SOURCE:
###
Converts the output of Sapiens2ForImageMatting into alpha mattes and foreground maps.

post_process_normal_estimation

< >

( outputs: Sapiens2NormalEstimatorOutput source_sizes: transformers.utils.generic.TensorType | list[tuple[int, int]] | None = None target_sizes: transformers.utils.generic.TensorType | list[tuple[int, int]] | None = None do_remove_padding: bool | None = None )

Parameters

  • outputs (Sapiens2NormalEstimatorOutput) — Raw outputs of the model.
  • source_sizes (torch.Tensor or list[tuple[int, int]] of length batch_size, optional) — Original (height, width) of each image before preprocessing. When provided, the padding added during preprocessing is removed and predictions are resized back to the original image size (unless target_sizes overrides the final size).
  • target_sizes (torch.Tensor or list[tuple[int, int]] of length batch_size, optional) — Requested final (height, width) for each prediction. When provided, used as the resize target instead of source_sizes. Resized with bilinear interpolation after L2 normalization.
###
DATA ROWS:
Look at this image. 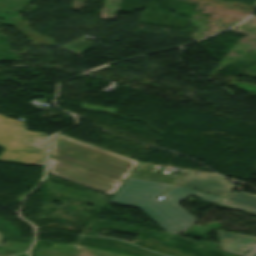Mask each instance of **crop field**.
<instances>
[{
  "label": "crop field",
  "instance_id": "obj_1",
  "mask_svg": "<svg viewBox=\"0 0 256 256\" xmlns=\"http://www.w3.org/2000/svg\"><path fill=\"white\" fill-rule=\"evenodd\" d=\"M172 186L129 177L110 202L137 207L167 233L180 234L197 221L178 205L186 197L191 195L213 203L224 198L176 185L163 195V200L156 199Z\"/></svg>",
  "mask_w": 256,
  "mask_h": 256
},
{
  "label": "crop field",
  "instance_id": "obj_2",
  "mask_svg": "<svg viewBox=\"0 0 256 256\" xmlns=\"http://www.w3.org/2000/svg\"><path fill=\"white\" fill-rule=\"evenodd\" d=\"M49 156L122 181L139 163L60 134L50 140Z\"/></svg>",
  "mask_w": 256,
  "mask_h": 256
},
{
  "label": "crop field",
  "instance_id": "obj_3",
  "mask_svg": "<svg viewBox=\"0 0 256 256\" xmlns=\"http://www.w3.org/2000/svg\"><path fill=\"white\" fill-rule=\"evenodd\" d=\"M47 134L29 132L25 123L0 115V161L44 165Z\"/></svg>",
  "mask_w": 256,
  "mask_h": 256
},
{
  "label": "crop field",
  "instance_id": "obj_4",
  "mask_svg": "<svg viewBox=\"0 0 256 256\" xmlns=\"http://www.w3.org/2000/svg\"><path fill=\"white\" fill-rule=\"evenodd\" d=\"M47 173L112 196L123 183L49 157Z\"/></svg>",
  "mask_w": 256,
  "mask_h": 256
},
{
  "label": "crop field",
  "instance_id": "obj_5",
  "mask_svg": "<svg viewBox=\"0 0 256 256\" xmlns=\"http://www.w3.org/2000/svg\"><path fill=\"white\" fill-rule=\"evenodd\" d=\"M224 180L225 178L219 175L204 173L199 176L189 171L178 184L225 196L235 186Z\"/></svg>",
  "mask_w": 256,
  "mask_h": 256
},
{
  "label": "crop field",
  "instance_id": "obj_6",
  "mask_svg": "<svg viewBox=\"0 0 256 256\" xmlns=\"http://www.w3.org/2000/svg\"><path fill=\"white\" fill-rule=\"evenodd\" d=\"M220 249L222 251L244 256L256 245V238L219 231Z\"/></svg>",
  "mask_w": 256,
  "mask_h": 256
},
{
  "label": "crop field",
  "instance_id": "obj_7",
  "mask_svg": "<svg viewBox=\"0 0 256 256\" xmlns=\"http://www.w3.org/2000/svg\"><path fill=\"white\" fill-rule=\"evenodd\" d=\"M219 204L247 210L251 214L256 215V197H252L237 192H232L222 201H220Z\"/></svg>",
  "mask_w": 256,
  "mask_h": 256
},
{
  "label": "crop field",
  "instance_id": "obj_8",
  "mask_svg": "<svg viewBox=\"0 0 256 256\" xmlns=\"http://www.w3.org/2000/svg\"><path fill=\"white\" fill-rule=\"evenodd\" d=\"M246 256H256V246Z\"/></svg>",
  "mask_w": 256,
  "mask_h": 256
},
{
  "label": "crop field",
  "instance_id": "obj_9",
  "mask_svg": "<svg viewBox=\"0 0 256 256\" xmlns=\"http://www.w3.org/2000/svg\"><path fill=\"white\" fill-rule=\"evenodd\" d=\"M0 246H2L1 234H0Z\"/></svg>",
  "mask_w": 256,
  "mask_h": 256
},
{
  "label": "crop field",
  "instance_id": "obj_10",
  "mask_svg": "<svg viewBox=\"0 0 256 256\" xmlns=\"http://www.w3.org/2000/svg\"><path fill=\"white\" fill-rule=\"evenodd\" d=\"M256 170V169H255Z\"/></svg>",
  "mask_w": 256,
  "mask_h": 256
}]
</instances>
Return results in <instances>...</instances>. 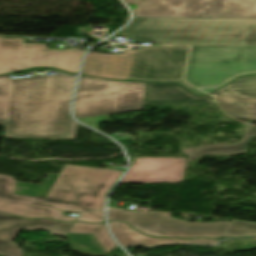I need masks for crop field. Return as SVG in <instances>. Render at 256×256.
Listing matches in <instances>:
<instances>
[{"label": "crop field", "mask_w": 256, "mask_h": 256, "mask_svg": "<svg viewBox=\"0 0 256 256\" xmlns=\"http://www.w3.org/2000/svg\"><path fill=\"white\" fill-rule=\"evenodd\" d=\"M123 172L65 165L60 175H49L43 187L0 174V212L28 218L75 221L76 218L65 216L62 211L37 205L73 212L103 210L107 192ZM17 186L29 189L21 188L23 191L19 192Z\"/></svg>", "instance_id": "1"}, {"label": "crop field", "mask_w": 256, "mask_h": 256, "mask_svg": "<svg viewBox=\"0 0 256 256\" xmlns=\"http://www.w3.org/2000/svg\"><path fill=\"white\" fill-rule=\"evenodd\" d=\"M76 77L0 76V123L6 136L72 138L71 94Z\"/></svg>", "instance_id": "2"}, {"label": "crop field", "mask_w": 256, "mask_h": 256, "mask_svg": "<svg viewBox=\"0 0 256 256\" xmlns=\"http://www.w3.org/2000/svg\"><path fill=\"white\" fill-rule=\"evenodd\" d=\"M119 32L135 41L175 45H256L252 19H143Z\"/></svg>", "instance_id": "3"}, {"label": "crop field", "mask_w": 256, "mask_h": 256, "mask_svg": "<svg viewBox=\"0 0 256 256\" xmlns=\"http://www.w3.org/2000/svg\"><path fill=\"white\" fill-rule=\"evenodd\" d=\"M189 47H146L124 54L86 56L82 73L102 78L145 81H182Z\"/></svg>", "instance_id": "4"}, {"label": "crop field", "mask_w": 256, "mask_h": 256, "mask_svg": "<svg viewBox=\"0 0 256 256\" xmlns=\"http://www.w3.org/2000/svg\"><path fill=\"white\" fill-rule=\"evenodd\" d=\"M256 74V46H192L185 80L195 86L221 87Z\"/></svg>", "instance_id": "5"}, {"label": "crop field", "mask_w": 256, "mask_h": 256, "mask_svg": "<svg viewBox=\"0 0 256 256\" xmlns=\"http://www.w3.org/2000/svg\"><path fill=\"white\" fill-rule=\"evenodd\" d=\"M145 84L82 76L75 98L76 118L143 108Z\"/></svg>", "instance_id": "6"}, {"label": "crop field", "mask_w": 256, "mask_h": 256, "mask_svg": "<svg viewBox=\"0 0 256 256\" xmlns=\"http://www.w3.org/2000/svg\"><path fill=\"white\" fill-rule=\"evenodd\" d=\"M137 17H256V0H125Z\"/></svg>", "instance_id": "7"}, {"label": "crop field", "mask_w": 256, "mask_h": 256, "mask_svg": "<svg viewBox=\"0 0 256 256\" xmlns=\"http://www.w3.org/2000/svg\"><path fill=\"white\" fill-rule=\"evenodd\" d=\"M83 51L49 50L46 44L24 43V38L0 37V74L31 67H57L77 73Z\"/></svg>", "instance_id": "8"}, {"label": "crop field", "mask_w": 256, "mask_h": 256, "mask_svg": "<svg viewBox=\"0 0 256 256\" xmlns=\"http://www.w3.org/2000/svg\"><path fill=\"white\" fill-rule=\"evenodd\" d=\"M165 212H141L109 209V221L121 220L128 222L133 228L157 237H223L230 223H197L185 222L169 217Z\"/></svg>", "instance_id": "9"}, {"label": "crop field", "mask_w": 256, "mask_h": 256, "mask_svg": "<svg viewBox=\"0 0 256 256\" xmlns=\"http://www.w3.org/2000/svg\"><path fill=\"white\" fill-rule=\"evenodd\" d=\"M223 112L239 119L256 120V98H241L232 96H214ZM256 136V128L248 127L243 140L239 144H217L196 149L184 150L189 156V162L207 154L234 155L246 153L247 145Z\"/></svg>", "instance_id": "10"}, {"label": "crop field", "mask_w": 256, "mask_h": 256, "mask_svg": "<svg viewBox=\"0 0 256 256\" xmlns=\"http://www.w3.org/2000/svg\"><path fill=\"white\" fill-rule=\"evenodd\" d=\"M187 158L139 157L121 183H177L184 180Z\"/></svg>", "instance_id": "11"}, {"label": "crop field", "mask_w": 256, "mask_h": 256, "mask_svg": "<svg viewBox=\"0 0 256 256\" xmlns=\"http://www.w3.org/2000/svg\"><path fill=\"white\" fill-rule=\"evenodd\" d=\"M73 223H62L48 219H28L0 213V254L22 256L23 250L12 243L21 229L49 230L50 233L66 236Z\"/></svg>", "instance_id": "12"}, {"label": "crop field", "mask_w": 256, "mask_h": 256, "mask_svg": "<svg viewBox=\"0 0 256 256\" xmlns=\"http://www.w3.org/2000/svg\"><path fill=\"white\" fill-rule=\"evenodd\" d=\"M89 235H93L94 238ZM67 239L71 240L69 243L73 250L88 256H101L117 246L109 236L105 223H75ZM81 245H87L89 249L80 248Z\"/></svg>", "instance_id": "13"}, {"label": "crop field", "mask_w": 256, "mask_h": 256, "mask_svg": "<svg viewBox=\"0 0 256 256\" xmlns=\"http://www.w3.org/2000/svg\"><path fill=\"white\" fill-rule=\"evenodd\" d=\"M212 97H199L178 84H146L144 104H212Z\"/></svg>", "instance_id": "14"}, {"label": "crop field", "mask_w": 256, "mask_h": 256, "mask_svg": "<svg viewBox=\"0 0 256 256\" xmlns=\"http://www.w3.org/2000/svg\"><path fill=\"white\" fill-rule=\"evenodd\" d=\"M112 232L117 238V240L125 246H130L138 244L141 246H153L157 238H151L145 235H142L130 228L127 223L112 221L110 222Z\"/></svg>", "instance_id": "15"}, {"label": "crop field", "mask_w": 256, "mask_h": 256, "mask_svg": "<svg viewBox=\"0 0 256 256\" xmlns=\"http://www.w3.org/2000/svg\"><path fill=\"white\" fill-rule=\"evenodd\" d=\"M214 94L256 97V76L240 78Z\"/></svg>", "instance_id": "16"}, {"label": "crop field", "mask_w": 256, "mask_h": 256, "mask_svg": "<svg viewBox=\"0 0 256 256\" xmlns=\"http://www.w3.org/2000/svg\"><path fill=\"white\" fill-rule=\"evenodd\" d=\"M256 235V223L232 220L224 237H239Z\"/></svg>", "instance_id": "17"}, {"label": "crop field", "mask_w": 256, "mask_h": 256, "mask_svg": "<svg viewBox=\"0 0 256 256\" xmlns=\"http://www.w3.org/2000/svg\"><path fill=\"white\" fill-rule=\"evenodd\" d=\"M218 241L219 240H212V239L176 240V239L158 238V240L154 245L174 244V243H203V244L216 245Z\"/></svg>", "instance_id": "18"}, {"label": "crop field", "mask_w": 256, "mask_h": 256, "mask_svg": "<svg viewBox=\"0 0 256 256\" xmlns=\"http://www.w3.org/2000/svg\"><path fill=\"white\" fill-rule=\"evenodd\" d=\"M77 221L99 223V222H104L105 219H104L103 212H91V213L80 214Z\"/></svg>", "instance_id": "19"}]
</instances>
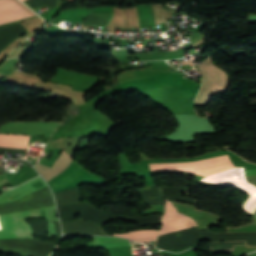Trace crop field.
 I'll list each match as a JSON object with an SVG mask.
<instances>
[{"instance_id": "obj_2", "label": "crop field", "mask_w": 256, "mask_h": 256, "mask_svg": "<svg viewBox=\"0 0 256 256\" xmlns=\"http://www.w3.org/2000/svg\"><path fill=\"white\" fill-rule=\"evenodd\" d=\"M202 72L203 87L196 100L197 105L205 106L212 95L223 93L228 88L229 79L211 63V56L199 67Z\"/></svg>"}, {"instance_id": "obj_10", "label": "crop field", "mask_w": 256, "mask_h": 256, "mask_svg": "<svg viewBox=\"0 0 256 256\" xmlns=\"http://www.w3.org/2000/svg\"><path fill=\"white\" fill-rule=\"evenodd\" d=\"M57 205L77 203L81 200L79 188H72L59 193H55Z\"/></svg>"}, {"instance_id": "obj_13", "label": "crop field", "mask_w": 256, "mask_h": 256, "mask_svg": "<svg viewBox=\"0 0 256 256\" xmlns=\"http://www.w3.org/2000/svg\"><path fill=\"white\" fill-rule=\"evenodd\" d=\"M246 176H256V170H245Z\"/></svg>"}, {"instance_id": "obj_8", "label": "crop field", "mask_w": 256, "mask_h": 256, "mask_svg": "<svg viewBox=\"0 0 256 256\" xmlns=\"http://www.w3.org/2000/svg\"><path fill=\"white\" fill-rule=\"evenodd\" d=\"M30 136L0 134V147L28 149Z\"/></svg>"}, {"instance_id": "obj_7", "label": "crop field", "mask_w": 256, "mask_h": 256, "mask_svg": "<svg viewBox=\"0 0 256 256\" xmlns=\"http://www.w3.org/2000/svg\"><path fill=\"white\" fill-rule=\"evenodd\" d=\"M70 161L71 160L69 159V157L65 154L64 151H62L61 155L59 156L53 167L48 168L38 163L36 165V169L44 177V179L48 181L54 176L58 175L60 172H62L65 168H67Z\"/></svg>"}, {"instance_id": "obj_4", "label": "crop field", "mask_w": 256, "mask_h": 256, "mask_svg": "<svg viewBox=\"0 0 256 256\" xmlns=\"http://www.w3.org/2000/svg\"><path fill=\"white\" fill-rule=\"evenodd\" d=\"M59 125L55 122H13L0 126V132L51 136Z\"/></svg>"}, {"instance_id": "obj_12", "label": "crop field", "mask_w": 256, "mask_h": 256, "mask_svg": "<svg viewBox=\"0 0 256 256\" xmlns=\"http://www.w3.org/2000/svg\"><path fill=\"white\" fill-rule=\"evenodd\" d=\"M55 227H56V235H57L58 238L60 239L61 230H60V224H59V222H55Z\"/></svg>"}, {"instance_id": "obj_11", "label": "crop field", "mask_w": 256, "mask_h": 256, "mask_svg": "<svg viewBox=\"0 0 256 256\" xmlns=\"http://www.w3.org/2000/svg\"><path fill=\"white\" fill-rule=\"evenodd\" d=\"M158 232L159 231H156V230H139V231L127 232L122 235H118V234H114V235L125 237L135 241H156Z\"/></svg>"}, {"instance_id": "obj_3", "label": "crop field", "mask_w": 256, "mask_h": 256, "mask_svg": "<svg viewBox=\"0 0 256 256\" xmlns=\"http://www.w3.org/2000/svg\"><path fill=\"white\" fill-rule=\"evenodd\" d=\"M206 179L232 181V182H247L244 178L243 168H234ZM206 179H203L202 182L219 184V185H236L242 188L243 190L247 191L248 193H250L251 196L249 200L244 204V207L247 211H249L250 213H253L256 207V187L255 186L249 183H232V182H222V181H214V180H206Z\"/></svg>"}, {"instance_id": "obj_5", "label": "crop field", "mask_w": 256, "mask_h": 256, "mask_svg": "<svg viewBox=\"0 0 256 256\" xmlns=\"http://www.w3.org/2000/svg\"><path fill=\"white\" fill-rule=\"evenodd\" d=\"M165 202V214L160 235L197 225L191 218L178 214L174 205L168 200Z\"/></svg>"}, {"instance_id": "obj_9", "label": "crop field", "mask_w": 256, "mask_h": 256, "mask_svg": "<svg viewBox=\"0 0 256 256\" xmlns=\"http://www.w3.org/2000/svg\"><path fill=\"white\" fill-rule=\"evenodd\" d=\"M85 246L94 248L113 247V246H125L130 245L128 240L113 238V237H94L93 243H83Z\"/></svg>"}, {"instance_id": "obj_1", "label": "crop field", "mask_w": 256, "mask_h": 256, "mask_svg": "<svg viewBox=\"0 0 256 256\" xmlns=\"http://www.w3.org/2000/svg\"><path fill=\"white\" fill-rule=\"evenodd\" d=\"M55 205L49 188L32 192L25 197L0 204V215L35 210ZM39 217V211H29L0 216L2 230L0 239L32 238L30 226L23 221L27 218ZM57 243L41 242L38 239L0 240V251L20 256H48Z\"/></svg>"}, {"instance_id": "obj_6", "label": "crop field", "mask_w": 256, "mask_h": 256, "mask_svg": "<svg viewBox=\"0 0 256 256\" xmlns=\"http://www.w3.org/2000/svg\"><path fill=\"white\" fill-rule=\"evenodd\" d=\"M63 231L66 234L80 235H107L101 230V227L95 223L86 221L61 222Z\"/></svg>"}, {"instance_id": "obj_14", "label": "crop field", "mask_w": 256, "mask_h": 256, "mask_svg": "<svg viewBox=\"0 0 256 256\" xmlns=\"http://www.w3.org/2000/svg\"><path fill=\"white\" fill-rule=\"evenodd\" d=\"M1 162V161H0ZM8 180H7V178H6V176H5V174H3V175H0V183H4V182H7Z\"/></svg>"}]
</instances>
###
BRIEF A:
In the documentation for the Sapiens2 post-processing method, rewrite the stretch from "post_process_normal_estimation" through "None = None )", putting "remove_padding" wherever "do_remove_padding" appears.
BRIEF B:
According to the Sapiens2 documentation, what kind of interpolation is used to resize predictions to the requested target sizes?
BRIEF C:
Pick up the Sapiens2 documentation where it stops and keep writing it.
The records are not needed for any of this work.

RESPONSE A:
post_process_normal_estimation

< >

( outputs: Sapiens2NormalEstimatorOutput source_sizes: transformers.utils.generic.TensorType | list[tuple[int, int]] | None = None target_sizes: transformers.utils.generic.TensorType | list[tuple[int, int]] | None = None remove_padding: bool | None = None )

RESPONSE B:
Bilinear interpolation, applied after L2 normalization.

RESPONSE C:
  • do_remove_padding (bool, optional) — Whether to crop away the zero-padding added during preprocessing before resizing. Defaults to True when source_sizes is provided, False otherwise.

Converts the output of Sapiens2ForNormalEstimation into L2-normalized surface normal maps.

post_process_pointmap_estimation

< >

( outputs: Sapiens2PointmapEstimatorOutput source_sizes: transformers.utils.generic.TensorType | list[tuple[int, int]] | None = None target_sizes: transformers.utils.generic.TensorType | list[tuple[int, int]] | None = None do_remove_padding: bool | None = None )

Parameters

  • outputs (Sapiens2PointmapEstimatorOutput) — Raw outputs of the model.
  • source_sizes (torch.Tensor or list[tuple[int, int]] of length batch_size, optional) — Original (height, width) of each image before preprocessing. When provided, the padding added during preprocessing is removed and predictions are resized back to the original image size (unless target_sizes overrides the final size).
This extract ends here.